08448380779 Call Girls In Friends Colony Women Seeking Men
08448380779 Call Girls In Friends Colony Women Seeking Men08448380779 Call Girls In Friends Colony Women Seeking Men
08448380779 Call Girls In Friends Colony Women Seeking MenDelhi Call girls
 
Scaling API-first – The story of a global engineering organization
Scaling API-first – The story of a global engineering organizationScaling API-first – The story of a global engineering organization
Scaling API-first – The story of a global engineering organizationRadu Cotescu
 
Bajaj Allianz Life Insurance Company - Insurer Innovation Award 2024
Bajaj Allianz Life Insurance Company - Insurer Innovation Award 2024Bajaj Allianz Life Insurance Company - Insurer Innovation Award 2024
Bajaj Allianz Life Insurance Company - Insurer Innovation Award 2024The Digital Insurer
 
Mastering MySQL Database Architecture: Deep Dive into MySQL Shell and MySQL R...

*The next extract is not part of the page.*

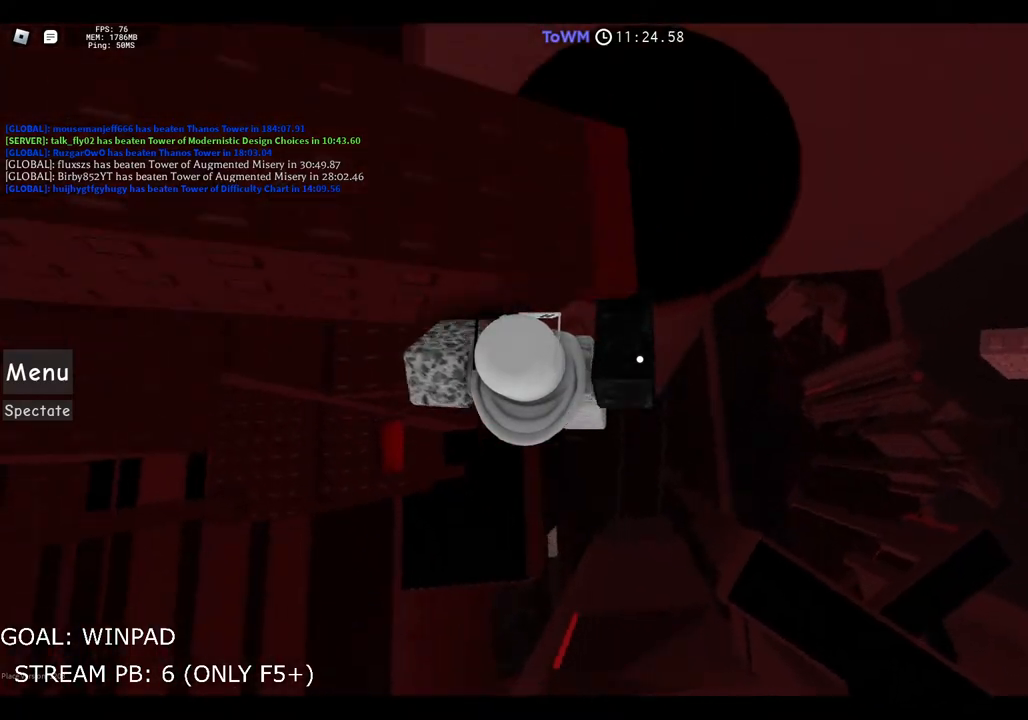
{"keys": [], "events": [[67, "d", "up"], [184, "shift", "down"], [300, "shift", "up"], [317, "w", "up"]]}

Mastering MySQL Database Architecture: Deep Dive into MySQL Shell and MySQL R...Mastering MySQL Database Architecture: Deep Dive into MySQL Shell and MySQL R...
Mastering MySQL Database Architecture: Deep Dive into MySQL Shell and MySQL R...Miguel Araújo
 
Data Cloud, More than a CDP by Matt Robison
Data Cloud, More than a CDP by Matt RobisonData Cloud, More than a CDP by Matt Robison
Data Cloud, More than a CDP by Matt RobisonAnna Loughnan Colquhoun
 
The Role of Taxonomy and Ontology in Semantic Layers - Heather Hedden.pdf
The Role of Taxonomy and Ontology in Semantic Layers - Heather Hedden.pdfThe Role of Taxonomy and Ontology in Semantic Layers - Heather Hedden.pdf
The Role of Taxonomy and Ontology in Semantic Layers - Heather Hedden.pdfEnterprise Knowledge
 
08448380779 Call Girls In Civil Lines Women Seeking Men
08448380779 Call Girls In Civil Lines Women Seeking Men08448380779 Call Girls In Civil Lines Women Seeking Men
08448380779 Call Girls In Civil Lines Women Seeking MenDelhi Call girls
 
EIS-Webinar-Prompt-Knowledge-Eng-2024-04-08.pptx
EIS-Webinar-Prompt-Knowledge-Eng-2024-04-08.pptxEIS-Webinar-Prompt-Knowledge-Eng-2024-04-08.pptx
EIS-Webinar-Prompt-Knowledge-Eng-2024-04-08.pptxEarley Information Science
 
Breaking the Kubernetes Kill Chain: Host Path Mount
Breaking the Kubernetes Kill Chain: Host Path MountBreaking the Kubernetes Kill Chain: Host Path Mount
Breaking the Kubernetes Kill Chain: Host Path MountPuma Security, LLC
 
From Event to Action: Accelerate Your Decision Making with Real-Time Automation
From Event to Action: Accelerate Your Decision Making with Real-Time AutomationFrom Event to Action: Accelerate Your Decision Making with Real-Time Automation
From Event to Action: Accelerate Your Decision Making with Real-Time AutomationSafe Software
 
Strategies for Unlocking Knowledge Management in Microsoft 365 in the Copilot...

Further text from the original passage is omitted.